I am not; Twitter is my online drug of choice.

Kessler laughed: "Honest to god, I don't know much about this stuff. Here's the thing. The Humane Society put this picture up on the website of me and Roxy. It got thousands and thousands and thousands of, in Twitter we call them 'hits,' but I guess on Facebook they call them 'likes.' It's just crazy." Here's a link to the photo: www.tinyurl.com/k8oztb4.

Roxy's online popularity hasn't gone to her head, and she continues to be a worthy successor to the late Shelby, Kessler's and Davey's pug everybody assumed was named after retired WCCO-TV anchor Don Shelby. "And Don was so proud," Kessler laughed hysterically, which he continued to do as he added, "It was a rescue dog and that was the dog's name when we got it. But I always told Shelby the dog was named after him. Don was in on the joke."

A pug named Rupert preceded Shelby in death. "After Rupert Murdoch," Kessler said laughing. "That was the given name [when Rupert joined the family]! It just happened that way."
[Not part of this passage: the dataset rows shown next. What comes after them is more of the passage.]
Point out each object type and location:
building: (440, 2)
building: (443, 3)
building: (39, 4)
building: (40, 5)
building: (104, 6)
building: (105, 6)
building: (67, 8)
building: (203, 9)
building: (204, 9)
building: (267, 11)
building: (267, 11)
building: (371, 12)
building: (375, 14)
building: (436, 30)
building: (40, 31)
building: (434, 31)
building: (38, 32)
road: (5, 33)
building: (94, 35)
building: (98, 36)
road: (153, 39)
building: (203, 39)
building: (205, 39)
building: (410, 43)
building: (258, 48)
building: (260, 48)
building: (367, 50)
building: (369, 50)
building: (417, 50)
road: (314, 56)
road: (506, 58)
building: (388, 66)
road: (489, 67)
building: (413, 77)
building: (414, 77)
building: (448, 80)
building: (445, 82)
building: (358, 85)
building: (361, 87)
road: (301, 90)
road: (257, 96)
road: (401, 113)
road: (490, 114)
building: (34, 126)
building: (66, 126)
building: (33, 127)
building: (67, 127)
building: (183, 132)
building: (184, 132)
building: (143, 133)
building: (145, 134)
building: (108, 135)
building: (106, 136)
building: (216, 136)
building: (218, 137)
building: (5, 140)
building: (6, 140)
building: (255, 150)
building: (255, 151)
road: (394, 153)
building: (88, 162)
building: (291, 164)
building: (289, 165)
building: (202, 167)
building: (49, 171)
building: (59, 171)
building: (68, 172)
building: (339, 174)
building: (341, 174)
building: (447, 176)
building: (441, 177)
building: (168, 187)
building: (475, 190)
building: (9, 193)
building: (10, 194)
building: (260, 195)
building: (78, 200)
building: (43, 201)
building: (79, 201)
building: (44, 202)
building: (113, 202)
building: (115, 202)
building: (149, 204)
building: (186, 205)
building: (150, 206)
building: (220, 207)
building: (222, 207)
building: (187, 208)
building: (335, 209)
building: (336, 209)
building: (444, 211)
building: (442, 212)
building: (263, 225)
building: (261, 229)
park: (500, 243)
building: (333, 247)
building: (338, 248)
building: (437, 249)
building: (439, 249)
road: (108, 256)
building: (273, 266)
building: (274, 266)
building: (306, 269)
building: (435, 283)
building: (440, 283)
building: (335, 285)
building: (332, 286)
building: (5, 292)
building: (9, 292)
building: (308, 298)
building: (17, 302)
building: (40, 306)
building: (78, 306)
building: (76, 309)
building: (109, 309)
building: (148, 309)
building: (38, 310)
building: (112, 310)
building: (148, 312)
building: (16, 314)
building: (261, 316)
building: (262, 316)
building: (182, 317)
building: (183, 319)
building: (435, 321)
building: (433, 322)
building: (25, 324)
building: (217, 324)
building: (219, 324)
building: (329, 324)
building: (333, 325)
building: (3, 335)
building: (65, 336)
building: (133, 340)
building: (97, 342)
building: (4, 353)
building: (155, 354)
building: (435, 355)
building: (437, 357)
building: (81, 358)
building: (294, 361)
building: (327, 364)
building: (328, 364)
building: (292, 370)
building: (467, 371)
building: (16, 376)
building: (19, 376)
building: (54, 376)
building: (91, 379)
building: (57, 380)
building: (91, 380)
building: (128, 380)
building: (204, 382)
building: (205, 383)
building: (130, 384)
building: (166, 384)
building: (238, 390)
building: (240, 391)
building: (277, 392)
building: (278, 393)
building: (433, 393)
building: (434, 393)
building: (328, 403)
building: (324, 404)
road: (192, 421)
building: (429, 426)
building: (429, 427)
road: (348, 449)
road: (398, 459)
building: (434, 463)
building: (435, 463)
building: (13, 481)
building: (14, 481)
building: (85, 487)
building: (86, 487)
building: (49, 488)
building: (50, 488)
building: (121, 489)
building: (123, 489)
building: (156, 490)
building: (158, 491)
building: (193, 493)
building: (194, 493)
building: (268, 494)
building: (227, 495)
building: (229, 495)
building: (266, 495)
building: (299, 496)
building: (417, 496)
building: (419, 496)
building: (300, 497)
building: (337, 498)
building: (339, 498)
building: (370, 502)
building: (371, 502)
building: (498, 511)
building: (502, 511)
Kessler said, "The revelation for me is that people were interested [that he and Davey adopted this dog]. I choose to interpret the 'likes' and the responses on Twitter as them finding out I really do have a heart. I think people were just startled to find out that I had a heart."

An image problem with which I can identify.

"Yes! You and me both, sister!" Kessler said. "When I show up at their doors they are not happy to see me."

Maybe Kessler should roll with Roxy everywhere he goes.

Humphries on 'Mean Tweets'

Congratulations, Kris Humphries, for making Jimmy Kimmel's "Mean Tweets NBA Edition No. 2" segment Sunday!

Your tweet was not one that normally merits congrats, but you must have been cool with it since you went on TV and read the tweet in your usual pulseless delivery.

For the uninitiated, this is the bit where Kimmel has celebrities read sometimes vicious statements people post about them on Twitter. It is comic gold.

Humphries read: "@KrisHumphries **** YOU! You're so pathetic! Seriously kill yourself please. XX," a tweet from @DavidMateDi according to various websites.

I don't think Humphries, of the Celtics at this moment, knew he was supposed to have a reaction to the tweet. Humphries doesn't really do reactions.

Paul George, of the Pacers, had a pitch-perfect response to a tweet that read: "I would kill my parents if they named me Paul George … that's an ugly ass name."

Looking directly into the camera, George prominently flipped off the tweeting Beatles-hater, his middle finger pixilated for viewers.

For the Most Spot-on Cerebral Response to an Idiot, I turn your attention to the Rockets' Jeremy Lin. His "Mean Tweet" read: "Jermy lin need to git the weight room."

Lin's response was "You need to 'git' the spell check."